Hi,
I found a strange behaviour when converting some HTML files to
asciidoc.
Versions used:
asciidoc 9.1.0
pandoc 2.16.2
Example input:
<!DOCTYPE HTML>
<html>
<head>
<title>Xx</title>
</head>
<body>
<a
href="x.htm"><i>Xx</i></a><i>,</i>
</body>
</html>
With "pandoc --wrap=none -f html -t asciidoc" I get this asciidoc
output:
link:x.htm[_Xx_]__,__
The double underscores look "suspicious" and with "asciidoc -b
docbook;xmllint" I get:
z.xml:10: parser error : Unescaped '<' not
allowed in attributes values
<simpara>link:x.htm<emphasis><phrase
role="<emphasis>Xx</emphasis>">,</phrase></
The related docbook line which was created by asciidoc:
<simpara>link:x.htm<emphasis><phrase
role="<emphasis>Xx</emphasis>">,</phrase></emphasis></simpara>
Is this a known bug?
If I add a space before comma...
<a href="x.htm"><i>Xx</i></a><i>
,</i>
then I get
link:x.htm[_Xx_] _,_
which causes no issue. Also adding a space before the emphasis...
<a href="x.htm"><i>Xx</i></a>
<i>,</i>
create an asciidoc file which can be rendered:
link:x.htm[_Xx_] _,_
Does someone know this? Does a fix already exist?
cheers,
Frank

============================================================

> _What the exercise asks_: Copy word for word the part of the forum post about converting HTML to AsciiDoc that begins at the words "If I add a space" and stops after "fix already exist?".

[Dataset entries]
============================================================

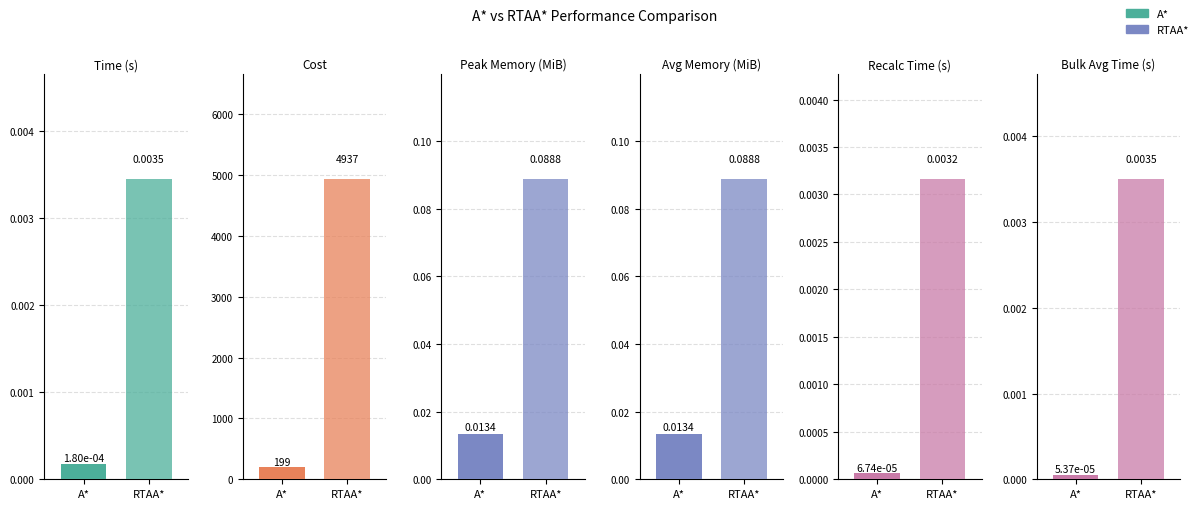

What position from the right is Bulk Avg Time (s)?

1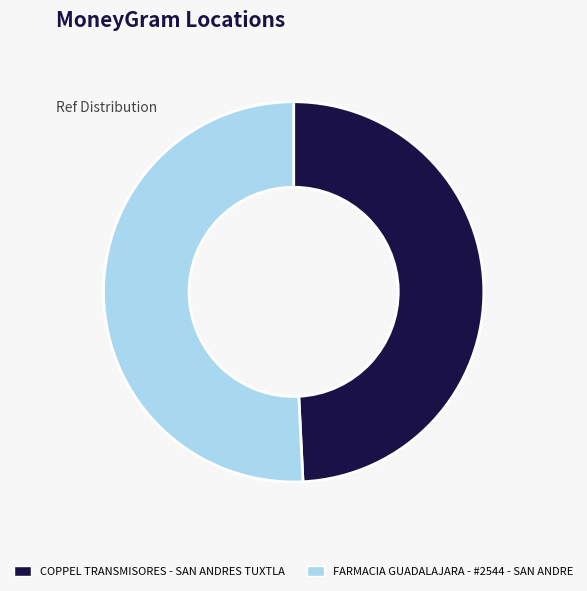

Between COPPEL TRANSMISORES - SAN ANDRES TUXTLA and FARMACIA GUADALAJARA - #2544 - SAN ANDRE, which is larger?

FARMACIA GUADALAJARA - #2544 - SAN ANDRE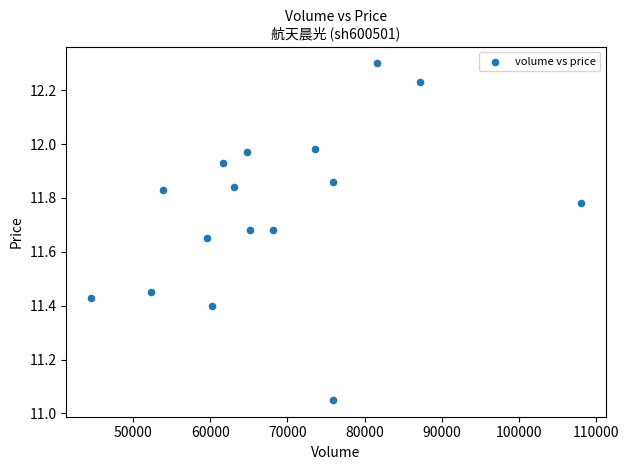

What is the range of X values (max minus min)?

63582.0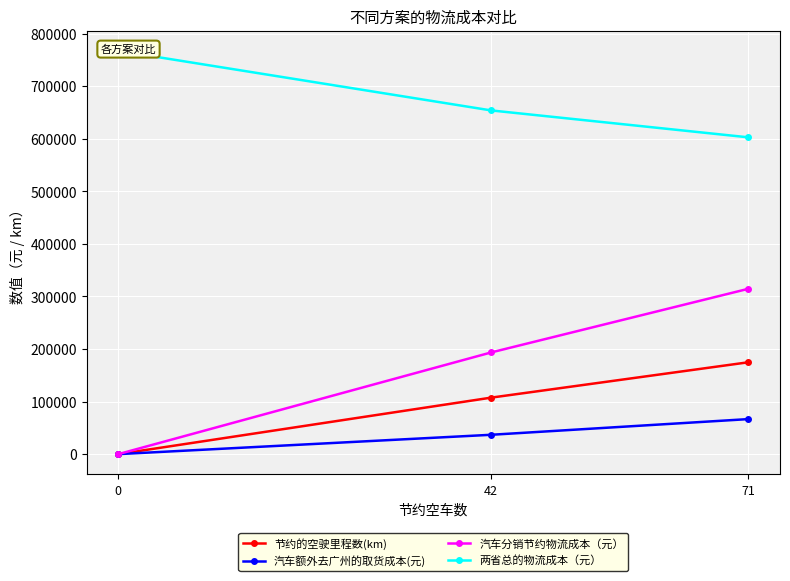

What is the difference between the maximum and minimum values in the 汽车分销节约物流成本（元） series?

314600.9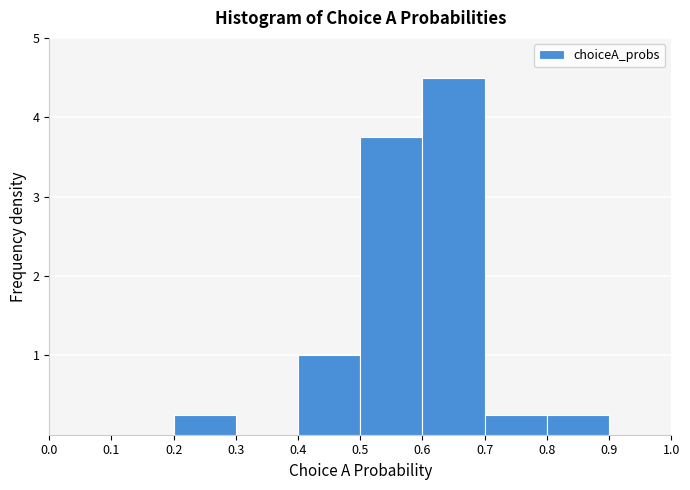

How tall is the bar that spans 0.6 to 0.7 on the x-axis? The values are not printed on the chart, so give them approximately, as read against the axis.

4.5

============================================================

> _Reply_:
If I add a space before comma...
<a href="x.htm"><i>Xx</i></a><i>
,</i>
then I get
link:x.htm[_Xx_] _,_
which causes no issue. Also adding a space before the emphasis...
<a href="x.htm"><i>Xx</i></a>
<i>,</i>
create an asciidoc file which can be rendered:
link:x.htm[_Xx_] _,_
Does someone know this? Does a fix already exist?